A Spectral Approach to Off-Policy Evaluation for POMDPs
This work addresses a specific problem in reinforcement learning for scenarios with partial observability, offering incremental improvements over existing methods.
The paper tackles off-policy evaluation in Partially Observable Markov Decision Processes by relaxing invertibility requirements of prior methods using spectral techniques and extended proxies, resulting in improved prediction accuracy and greater generality as demonstrated empirically.
We consider off-policy evaluation (OPE) in Partially Observable Markov Decision Processes, where the evaluation policy depends only on observable variables but the behavior policy depends on latent states (Tennenholtz et al. (2020a)).

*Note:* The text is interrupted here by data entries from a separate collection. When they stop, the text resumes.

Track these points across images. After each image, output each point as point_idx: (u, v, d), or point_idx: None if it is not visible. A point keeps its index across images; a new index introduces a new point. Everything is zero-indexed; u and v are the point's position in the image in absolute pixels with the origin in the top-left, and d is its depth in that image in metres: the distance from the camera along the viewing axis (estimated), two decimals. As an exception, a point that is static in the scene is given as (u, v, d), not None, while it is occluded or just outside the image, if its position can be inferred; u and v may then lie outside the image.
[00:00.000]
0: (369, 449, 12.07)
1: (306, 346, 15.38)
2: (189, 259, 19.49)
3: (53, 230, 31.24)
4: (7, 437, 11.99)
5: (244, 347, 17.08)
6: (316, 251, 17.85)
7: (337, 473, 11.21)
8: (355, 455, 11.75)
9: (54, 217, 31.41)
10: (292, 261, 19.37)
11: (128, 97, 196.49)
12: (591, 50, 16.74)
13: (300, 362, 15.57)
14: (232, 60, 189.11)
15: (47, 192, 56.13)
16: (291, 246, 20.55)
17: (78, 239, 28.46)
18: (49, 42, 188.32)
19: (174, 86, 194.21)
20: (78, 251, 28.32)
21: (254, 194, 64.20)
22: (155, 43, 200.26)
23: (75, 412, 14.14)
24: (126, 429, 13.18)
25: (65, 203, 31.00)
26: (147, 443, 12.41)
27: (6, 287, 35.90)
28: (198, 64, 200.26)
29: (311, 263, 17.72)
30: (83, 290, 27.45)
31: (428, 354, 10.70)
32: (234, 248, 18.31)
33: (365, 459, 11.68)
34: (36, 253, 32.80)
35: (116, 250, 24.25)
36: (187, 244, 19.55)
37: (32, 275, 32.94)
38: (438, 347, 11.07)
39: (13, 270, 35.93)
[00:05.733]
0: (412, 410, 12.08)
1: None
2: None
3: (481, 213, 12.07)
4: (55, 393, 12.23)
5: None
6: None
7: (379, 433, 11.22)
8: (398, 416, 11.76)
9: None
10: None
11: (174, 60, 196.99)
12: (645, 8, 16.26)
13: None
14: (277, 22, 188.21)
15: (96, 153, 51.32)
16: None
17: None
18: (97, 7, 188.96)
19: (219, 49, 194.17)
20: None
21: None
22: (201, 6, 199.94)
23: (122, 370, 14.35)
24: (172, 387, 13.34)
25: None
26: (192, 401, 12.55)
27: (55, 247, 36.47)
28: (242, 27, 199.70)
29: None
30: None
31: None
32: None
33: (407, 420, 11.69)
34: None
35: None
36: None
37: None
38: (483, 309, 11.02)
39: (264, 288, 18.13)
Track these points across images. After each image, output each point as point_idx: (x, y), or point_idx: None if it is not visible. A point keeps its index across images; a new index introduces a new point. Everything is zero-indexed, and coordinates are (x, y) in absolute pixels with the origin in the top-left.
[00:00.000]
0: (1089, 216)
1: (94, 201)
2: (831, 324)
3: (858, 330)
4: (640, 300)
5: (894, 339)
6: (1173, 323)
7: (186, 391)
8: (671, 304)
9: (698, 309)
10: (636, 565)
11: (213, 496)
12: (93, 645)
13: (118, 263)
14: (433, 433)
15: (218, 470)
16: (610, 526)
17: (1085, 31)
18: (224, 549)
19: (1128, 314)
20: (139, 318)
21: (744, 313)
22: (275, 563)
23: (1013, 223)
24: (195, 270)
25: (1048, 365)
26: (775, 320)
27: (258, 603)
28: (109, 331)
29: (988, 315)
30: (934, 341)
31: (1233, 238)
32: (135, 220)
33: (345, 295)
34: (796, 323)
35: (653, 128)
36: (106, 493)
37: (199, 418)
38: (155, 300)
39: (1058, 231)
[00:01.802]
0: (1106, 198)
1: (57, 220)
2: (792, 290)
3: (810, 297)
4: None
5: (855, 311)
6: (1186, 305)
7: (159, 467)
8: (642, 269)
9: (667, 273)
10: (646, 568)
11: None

Prior work on this problem uses a causal identification strategy based on one-step observable proxies of the hidden state, which relies on the invertibility of certain one-step moment matrices. In this work, we relax this requirement by using spectral methods and extending one-step proxies both into the past and future. We empirically compare our OPE methods to existing ones and demonstrate their improved prediction accuracy and greater generality. Lastly, we derive a separate Importance Sampling (IS) algorithm which relies on rank, distinctness, and positivity conditions, and not on the strict sufficiency conditions of observable trajectories with respect to the reward and hidden-state structure required by Tennenholtz et al. (2020a).